Flow cytometry is a powerful analytical tool used in oncology to measure and analyze multiple phenotypic characteristics of cells as they flow in a fluid stream through a laser. It is widely used in oncology for diagnosing and classifying cancers, particularly hematological malignancies like leukemia and lymphoma. Flow cytometry helps identify specific cell populations based on surface markers, assess cell proliferation, determine apoptosis and cell death, and detect minimal residual disease (MRD). It is also instrumental in evaluating the immune profile of tumors and monitoring disease progression or response to therapy.

Flow cytometry services can greatly enhance in vivo models by providing detailed, quantitative analysis of cell populations within tissues or blood samples. These services enable the assessment of immune cell infiltration in tumors, characterization of circulating tumor cells, and monitoring of immune responses in preclinical models. By analyzing cells from in vivo models, flow cytometry can offer insights into the efficacy of therapeutic interventions, such as the activation or suppression of specific immune cell types, thus aiding in the development of cancer therapies.

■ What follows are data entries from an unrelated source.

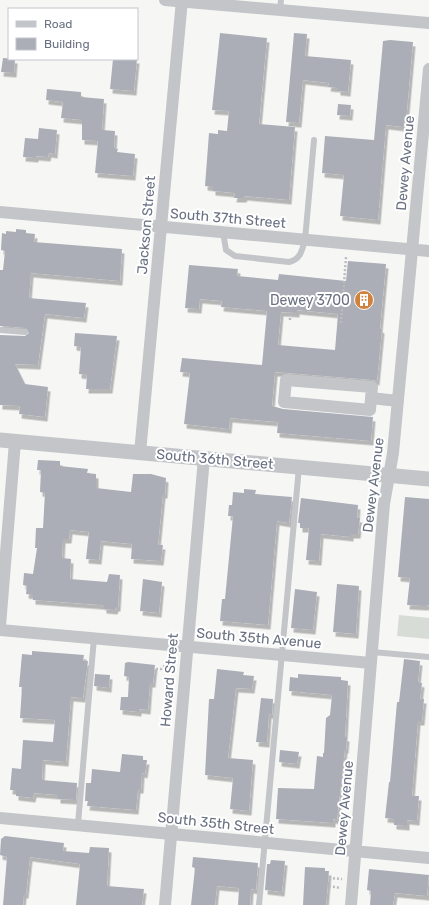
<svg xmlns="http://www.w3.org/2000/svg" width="429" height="905" font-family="Rubik,sans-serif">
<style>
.green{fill:#d7ddd6}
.building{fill:#abaeb6;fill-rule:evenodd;filter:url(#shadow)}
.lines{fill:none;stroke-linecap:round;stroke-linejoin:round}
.path{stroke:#bbbcc0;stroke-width:2.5;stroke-dasharray:2 2;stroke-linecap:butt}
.service{stroke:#c3c5c9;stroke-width:6}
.minor{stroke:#c3c5c9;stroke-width:12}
.tertiary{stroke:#c3c5c9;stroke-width:15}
.labels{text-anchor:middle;stroke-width:4;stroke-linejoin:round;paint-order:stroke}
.street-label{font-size:14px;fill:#697182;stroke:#fff}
.poi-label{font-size:14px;fill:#697182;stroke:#fff;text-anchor:end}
</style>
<defs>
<filter id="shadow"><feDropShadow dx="2.5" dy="4.5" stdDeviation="0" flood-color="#0004"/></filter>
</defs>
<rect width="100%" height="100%" fill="#f6f7f5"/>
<path class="green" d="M399 615 429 618V639L397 636Z"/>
<path class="building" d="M220 33 267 38 259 124 295 127 289 200 245 196 244 198H234L235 193 213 191V187L205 186 209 133 218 134V130L227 131 229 111 212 110Z
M294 33 307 34 305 56 351 60 348 92 338 91V88L328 87 329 83 303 80 299 123 286 122Z
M390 40 413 42 406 121H403V127L386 125 378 220 340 216 344 175 322 173 325 136 374 140 383 41Z
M3 58 15 59 14 73 1 72Z
M113 59H137L134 91 110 89Z
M47 89 81 92V97L104 99 102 130 115 131 114 148 118 149 117 152 135 154 133 176 95 173 98 141 82 140V120L61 118 63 102 46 100Z
M338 104 351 105 350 116 337 115Z
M39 128 57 130 55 154 49 153 48 157 36 156V158L23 157 25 138 38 139Z
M16 229 26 230V233L35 234 34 242 122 249 120 281 31 273 29 298 86 303 84 318 45 314 38 365 15 364 25 384 48 387 45 417 19 414 20 406 0 405V335L25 336 29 333 26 328 0 326V270H3L5 251 1 250 2 233 6 234V231L16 232Z
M348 261 386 264 380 328 382 329 377 381 373 380 275 372 272 406 283 409 373 417 371 441 277 433 278 422 230 418 229 429 184 424 190 373 180 372 182 358 262 365 267 311 221 307 222 301 200 299 199 309 185 308 189 265 238 269 237 276 278 280 279 274 346 281ZM297 310 338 314 335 350 278 345 281 312 297 313Z
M75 333 117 336 110 389H86L87 375 79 374 81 347 74 346Z
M38 460 60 461V466L88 469 87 473 96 474V488L131 492 133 474H151L166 478 165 494H163L158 545H163L161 561 131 559 132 544 101 541 99 560 86 559 89 532 70 530 69 539H63L62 558 71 559 70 579 107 582 109 574 120 575 118 607H116L115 610 104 609V606L101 605 33 600V595L26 594 27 586 23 585 24 573 33 574 37 548H35L36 528H43L45 493 40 492 41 470H37Z
M244 489 256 490 255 494 292 497 289 523 277 521 268 625 220 621 222 599H225L233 516H228L229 505H232L233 492 244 493Z
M405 497 429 499V605L425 606 407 605 410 578 398 577Z
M301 498 358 505 357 518H360L358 534H351V537L321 534 319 561 306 560 309 528H300V523H298Z
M143 579 162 582 159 613 140 611Z
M337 584 359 586 356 634 333 632Z
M295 589 317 592 313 630 291 628Z
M32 651 84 655 83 661H88L83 698 71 697 66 762 43 760 42 780 77 783 76 800 58 799V795L34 793 33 798 16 796V790H10L12 768 21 769 23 740 53 742 55 720 20 718 22 687H19L22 654 32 655Z
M404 659 420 661 418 682 422 683 420 699H424L422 721H418L412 796H419L417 821 407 820V826L394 825V819L385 818 389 782H390L397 702H399Z
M128 662 155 665 153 683H150L148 710 139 709V712L120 710 121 697H128L129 677 124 676 125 663Z
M217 669 244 672 243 675 254 676 252 689 236 688 228 758 253 760 249 811 230 809 233 778 205 775 209 699H214Z
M95 674 110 675 109 688 94 686Z
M298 674 341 677V680L348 681 345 737H347L346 749H345L337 820 333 819V823L276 819 278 788 314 789 317 756 323 757V753H324L326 718 330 715 332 695 289 691 290 677 298 678Z
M261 698 273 699 272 715 269 714 267 743 256 742Z
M280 750 299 752 297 764 279 762Z
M122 754 143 756V760H147L145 774 142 773 141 789H138L136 810 87 806 88 801H85L86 783H91L92 769 120 772Z
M5 836 64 843 63 851 89 853 90 847 109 848 107 886 144 889 142 905H76L80 864 30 857 26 894H24L23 905H3L7 857 0 855 1 839Z
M193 857 258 863 256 890 251 889 250 905H238L239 888 217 886 215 905H191L195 868 192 867Z
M271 860 285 861 282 892 265 890 267 864H270Z
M305 867 325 868V871H329L326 905H303Z
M369 869 429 875 427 896 395 893 393 905H370L371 891 367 890Z"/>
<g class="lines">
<path class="path" d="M290 320V315
M341 323 346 257
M156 669H161L174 657
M329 878 342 879
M329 886 341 888"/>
<path class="service" d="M280 10 281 0
M223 232 226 250 235 256 289 262C301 259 302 250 305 240L314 140
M0 330 25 332
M372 652 429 657
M78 824 94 638
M259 905 299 467"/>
<path class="minor" d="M165 0 429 23
M0 212 429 251
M286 380 372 387 370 410 284 402Z
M371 398 398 401
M140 453 182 0
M0 626 15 442
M0 630 371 663
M0 818 429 858
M165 905 204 458
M351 905 384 504 393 453 429 69"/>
<path class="tertiary" d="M0 440 429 479"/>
</g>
<defs>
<g id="building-disc" transform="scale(1)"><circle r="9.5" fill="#d0813c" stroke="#fff"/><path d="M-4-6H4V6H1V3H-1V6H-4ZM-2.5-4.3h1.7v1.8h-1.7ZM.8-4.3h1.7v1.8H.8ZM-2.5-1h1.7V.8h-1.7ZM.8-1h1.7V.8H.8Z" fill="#fff"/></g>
</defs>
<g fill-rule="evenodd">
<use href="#building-disc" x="364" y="300"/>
</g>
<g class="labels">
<g class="street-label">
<text transform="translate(405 163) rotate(-85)" y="5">Dewey Avenue</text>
<text transform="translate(228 218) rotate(5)" y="5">South 37th Street</text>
<text transform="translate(146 225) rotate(-85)" y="5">Jackson Street</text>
<text transform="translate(215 459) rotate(5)" y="5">South 36th Street</text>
<text transform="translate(373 485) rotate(-83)" y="5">Dewey Avenue</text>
<text transform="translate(259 638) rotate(5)" y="5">South 35th Avenue</text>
<text transform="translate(169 680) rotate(-85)" y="5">Howard Street</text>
<text transform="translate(344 808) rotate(-85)" y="5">Dewey Avenue</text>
<text transform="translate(216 823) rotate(6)" y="5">South 35th Street</text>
</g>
<g class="poi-label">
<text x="350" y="305">Dewey 3700</text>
</g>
</g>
<rect x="8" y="8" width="130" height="52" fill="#ffffff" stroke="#c3c6cd"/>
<rect x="16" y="21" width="20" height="6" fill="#c3c5c9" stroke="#c3c6cd"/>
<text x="44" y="28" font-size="12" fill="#697182">Road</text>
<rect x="16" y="38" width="20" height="12" fill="#abaeb6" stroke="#c3c6cd"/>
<text x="44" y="48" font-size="12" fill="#697182">Building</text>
</svg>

The typical workflow for a flow cytometry experiment involves several key steps:

1. Sample Preparation: Cells are harvested, counted, and often labeled with fluorescently conjugated antibodies that target specific markers.
2. Fixing: Cells are fixed with formaldehyde in order to preserve the structure of the cells as well as keep markers intact throughout the experiment.
3. Permeabilization: It is required to permeabilize cells prior to staining for the detection of intracellular cytokines.
4. Blocking: Depending on the experiment and marker specificity, it is important to block for Fc receptors to prevent additional background stain uptake to the cells. If you are determining intracellular cytokine production for a particular cellular subset, it is important to block the secretion of cytokines with Brefeldin A and/or Monensin, which results in the increased accumulation of cytokines in the cell.
5. Staining: The prepared cells are incubated with the chosen antibodies or dyes. Specific negative and positive controls must be created to ensure experimental analysis is completed correctly.
6. Data Acquisition: The stained cells are passed through the flow cytometer, where lasers excite the fluorophores, and detectors measure the emitted light, quantifying various cell properties.
7. Data Analysis: The collected data are processed using specialized software to interpret the results, such as identifying cell populations, analyzing marker expression, or assessing cell viability.

Flow cytometry plays a crucial role in monitoring treatment response in cancer by allowing for the detailed analysis of how cancer cells and the immune system respond to therapy. It can detect changes in cell populations, such as the reduction of cancer cells or the activation of immune cells, in response to treatments like chemotherapy, immunotherapy, or targeted therapies. Flow cytometry also enables the detection of minimal residual disease (MRD), helping to assess whether a treatment is effectively eliminating cancer cells or if there is a need for alternative therapeutic strategies.

Flow cytometry is extensively used in immuno-oncology research to analyze the immune landscape within tumors and the systemic immune response to cancer. It allows researchers to identify and quantify different immune cell populations, within the tumor microenvironment or peripheral blood. Flow cytometry is also used to assess the expression of immune checkpoint molecules, cytokines, and other markers that indicate immune activation or suppression. This information is critical for understanding how tumors evade the immune system, mechanisms of resistance, and for developing and optimizing immunotherapies.